§ **Required action**
Return the run of lines below that opens with the line containing "18: (100, 38)" and closes with the line containing "37: (75, 31)", keeping each one exact.
== Data for analysis
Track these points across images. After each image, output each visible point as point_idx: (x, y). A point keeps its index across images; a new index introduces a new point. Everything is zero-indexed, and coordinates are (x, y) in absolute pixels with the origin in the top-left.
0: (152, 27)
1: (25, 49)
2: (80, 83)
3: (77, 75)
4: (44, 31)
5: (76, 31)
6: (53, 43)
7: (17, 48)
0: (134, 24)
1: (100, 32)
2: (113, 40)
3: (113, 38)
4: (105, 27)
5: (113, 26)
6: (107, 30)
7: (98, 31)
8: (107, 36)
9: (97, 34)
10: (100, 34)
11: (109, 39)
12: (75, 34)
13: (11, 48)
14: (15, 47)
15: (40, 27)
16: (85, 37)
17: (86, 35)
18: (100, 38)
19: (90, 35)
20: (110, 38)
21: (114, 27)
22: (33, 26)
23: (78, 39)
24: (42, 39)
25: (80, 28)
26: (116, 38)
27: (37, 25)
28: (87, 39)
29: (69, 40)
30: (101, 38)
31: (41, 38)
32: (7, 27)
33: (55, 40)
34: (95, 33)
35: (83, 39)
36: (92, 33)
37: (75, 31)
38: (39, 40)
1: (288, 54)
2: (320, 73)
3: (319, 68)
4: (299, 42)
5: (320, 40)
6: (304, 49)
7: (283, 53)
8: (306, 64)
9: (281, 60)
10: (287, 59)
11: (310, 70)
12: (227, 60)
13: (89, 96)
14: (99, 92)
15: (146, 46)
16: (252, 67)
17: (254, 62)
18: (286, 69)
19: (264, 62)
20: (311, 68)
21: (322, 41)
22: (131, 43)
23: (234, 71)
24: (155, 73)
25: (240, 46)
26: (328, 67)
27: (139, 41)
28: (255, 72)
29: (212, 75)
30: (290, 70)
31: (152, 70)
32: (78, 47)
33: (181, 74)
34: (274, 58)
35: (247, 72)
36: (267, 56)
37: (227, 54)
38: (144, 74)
====
§ **Answer to this task**
18: (100, 38)
19: (90, 35)
20: (110, 38)
21: (114, 27)
22: (33, 26)
23: (78, 39)
24: (42, 39)
25: (80, 28)
26: (116, 38)
27: (37, 25)
28: (87, 39)
29: (69, 40)
30: (101, 38)
31: (41, 38)
32: (7, 27)
33: (55, 40)
34: (95, 33)
35: (83, 39)
36: (92, 33)
37: (75, 31)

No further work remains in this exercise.